We employ custom regex rulesets within our WAF to filter out unwanted User Agents, which keeps most scrapers at bay. A lot of scrapers use tools like curl, Python scripts or wget, so we include those user agents in our rules. Also, managed firewall rules are quite effective against malicious IPs. Rate limiting has been useful for us too. We fill our quota with a mix of both custom and managed rules that have been doing a great job. For even better monitoring, consider enabling Bot Control to have visibility into non-human traffic hitting your site. Finally, regular auditing of IP addresses you block is essential, as some scrapers might fake their user agents. Use tools like Athena queries to analyze which IPs are consuming your resources. And don't forget to set up billing alerts and Cloudwatch alerts for anything unusual.
Consider using Cloudflare for caching and additional bot protection. Their services can significantly help reduce unwanted bot traffic and also lighten the load on your server, which in turn can save on costs.

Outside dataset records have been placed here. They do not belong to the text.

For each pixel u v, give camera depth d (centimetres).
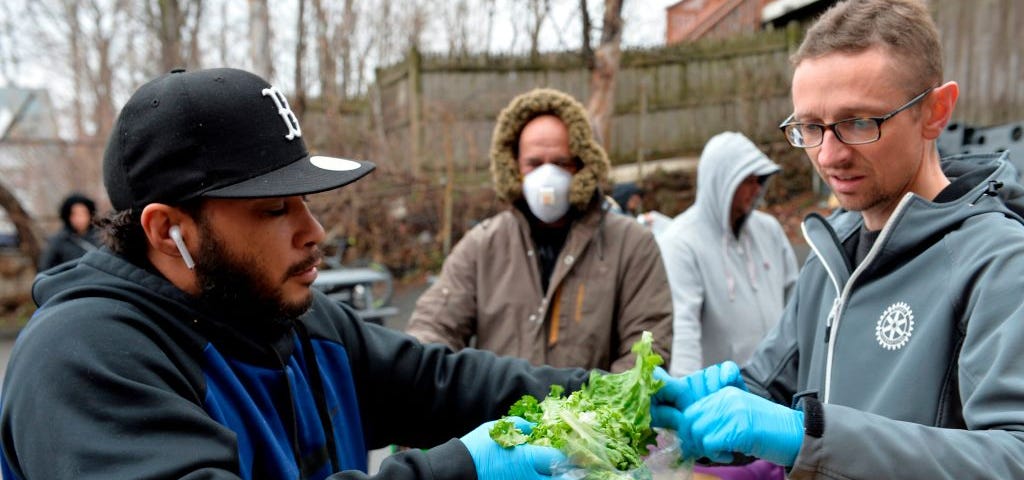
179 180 121
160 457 103
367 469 163
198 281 127
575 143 245
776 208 1023
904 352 136
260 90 128
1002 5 711
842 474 112
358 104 1201
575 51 1100
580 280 245
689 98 1182
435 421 168
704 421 124
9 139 1055
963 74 750
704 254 296
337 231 992
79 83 1490
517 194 256
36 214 1193
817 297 169
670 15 1252
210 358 126
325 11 1221
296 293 131
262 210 125
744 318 297
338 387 155
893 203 145
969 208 133
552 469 120
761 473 180
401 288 956
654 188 1098
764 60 1141
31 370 112
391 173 1028
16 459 117
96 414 107
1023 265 117
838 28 137
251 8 830
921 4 137
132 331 118
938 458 108
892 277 142
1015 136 493
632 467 129
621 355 242
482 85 1130
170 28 954
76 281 129
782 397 176
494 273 254
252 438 128
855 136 136
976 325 120
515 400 164
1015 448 104
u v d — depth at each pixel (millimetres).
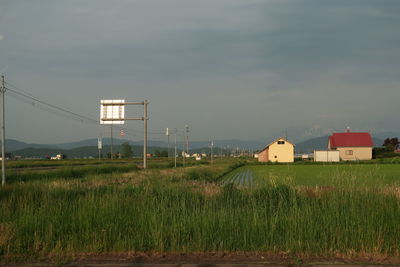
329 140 93000
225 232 6961
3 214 8102
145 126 35312
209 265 6008
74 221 7480
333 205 7734
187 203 8953
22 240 6906
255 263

It's crucial to provide more context. What type of server are you running? For instance, an AWS EC2 instance will cost the same whether it's serving one user or a million since you're charged by the hour, not per request. Clarifying your exact billing concerns will help get more tailored advice.
Yeah, it's probably the load balancer and/or NAT traffic that's racking up those costs.
Here's my current setup: AWS Amplify for web hosting, AWS CloudFront as a CDN, AWS WAF for firewall and bot protection, and AWS Lightsail for my database.

The bandwidth transfer is what's really driving the cost up for us.